3 out of 5
Before reading any further please be warned that there are spoilers in this review.
Blood of Dragons is the final volume in the Rain Wilds Chronicles by Robin Hobb. The story continues the adventures of the dragon keepers, their dragons and the people attempting to help them. Tintaglia is injured and forced to make her way back to the Rain Wilds. At the same time Kelsingra is slowly being discovered by the dragon keepers much to the delight of their dragons and this brings many changes to the little group. Leftrin returns to Kelsingra with some welcome and unwelcome guests. The city itself has provided the dragons with much of what they need to become bigger and stronger. Only one thing is missing, silver, a substance that is part of dragon’s blood and that they and their keepers need to reach their full potential. Selden is still held captive by the Duke of Chalced and being drained of his blood while being nursed by Chassim. Slowly all of the story lines are being pulled together.
Unfortunately there are problems with the way everything is tied up.
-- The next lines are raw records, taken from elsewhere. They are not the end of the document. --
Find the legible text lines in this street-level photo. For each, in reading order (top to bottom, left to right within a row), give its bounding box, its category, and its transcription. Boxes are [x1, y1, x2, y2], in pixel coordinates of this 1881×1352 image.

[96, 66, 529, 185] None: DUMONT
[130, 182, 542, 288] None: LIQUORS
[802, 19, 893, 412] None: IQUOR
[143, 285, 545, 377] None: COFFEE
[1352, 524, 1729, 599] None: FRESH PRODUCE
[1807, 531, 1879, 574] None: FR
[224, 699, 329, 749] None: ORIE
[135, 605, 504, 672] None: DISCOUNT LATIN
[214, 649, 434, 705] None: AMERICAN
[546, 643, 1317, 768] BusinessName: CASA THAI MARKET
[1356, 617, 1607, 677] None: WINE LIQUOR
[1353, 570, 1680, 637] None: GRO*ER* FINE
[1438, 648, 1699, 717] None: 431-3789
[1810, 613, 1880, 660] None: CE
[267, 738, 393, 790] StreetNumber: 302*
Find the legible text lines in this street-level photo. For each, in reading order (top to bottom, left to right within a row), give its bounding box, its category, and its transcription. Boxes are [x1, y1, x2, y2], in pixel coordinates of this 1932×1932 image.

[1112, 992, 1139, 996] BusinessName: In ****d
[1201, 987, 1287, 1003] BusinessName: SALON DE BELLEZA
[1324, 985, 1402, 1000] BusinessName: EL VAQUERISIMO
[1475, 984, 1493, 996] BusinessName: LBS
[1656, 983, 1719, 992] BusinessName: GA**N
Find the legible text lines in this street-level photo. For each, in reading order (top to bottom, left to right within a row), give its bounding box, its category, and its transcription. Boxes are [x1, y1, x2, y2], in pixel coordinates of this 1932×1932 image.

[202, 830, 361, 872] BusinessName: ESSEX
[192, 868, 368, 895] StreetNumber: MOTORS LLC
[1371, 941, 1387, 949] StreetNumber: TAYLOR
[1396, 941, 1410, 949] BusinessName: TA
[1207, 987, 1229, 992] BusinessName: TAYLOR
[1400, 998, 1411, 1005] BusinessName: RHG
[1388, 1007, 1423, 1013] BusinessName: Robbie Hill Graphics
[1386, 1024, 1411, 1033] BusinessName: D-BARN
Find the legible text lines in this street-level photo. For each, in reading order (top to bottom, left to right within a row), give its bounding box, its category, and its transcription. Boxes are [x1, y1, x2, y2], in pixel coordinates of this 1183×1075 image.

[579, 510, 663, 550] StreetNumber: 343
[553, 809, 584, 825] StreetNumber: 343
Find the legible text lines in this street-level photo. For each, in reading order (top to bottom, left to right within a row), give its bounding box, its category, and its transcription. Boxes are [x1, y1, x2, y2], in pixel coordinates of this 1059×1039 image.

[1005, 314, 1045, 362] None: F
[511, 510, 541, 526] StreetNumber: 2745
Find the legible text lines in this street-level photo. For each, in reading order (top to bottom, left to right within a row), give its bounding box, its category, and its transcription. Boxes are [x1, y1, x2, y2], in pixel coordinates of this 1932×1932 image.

First there is the dragon attack on Chalced. Starting out strong with the image of the dragons, beautiful in their anger, dragon riders perch on their backs spewing venom on the city below it reaches the climax of rescuing Selden and Chassim only to end. Suddenly the reader is getting a second hand account of the battle and the end of the Duke. It was a let down. After all of the build up of the dragon’s fury and the emphasis on their attacking only the castle and the Duke the reader is not given the satisfaction of the final confrontation. I was looking forward to the Duke coming face to face with a real, large, angry dragon. Second was the end of Hest. His attempts at winning the now completely independent Alise back rebuffed, it was fun to watch Davvie teach him a thing or two about Elderlings. While enjoying his attempts to control a dragon it was hard to find it believable that someone in his position goes missing and it is barely noticed. It is mentioned that everyone thinks he ran away into the wilderness, but really Hest in the wilderness? No one makes the connection to the dragons.
The best parts of the story concern the city itself. The most important mystery being just what is silver, the substance every dragon and dragon keeper dreams of. Memories of it slip and slid through the dragons and their keepers, no one has a complete memory of what it is and why it is important. The discovery of the well and Thymara’s courageous climb down into it are among the highlights of the book. It is wonderful to finally see her coming into her own as a woman and as an Elderling. Unlike Rapskal she is able to hold on to her own being while using the memory stones to enhance who she is. Rapskal’s use of the memory stones leads to a complete change in who he is. At first this seems a tragedy until his explanation to the riders heading to war, that his memories are a continuation of many Elderling lives, much like the dragon memories. Yes he is changed and Thymara does not like what he has changed into but the author has left open the question of is this what they are supposed to become.
In the end I felt a little cheated but it is still a very enjoyable read.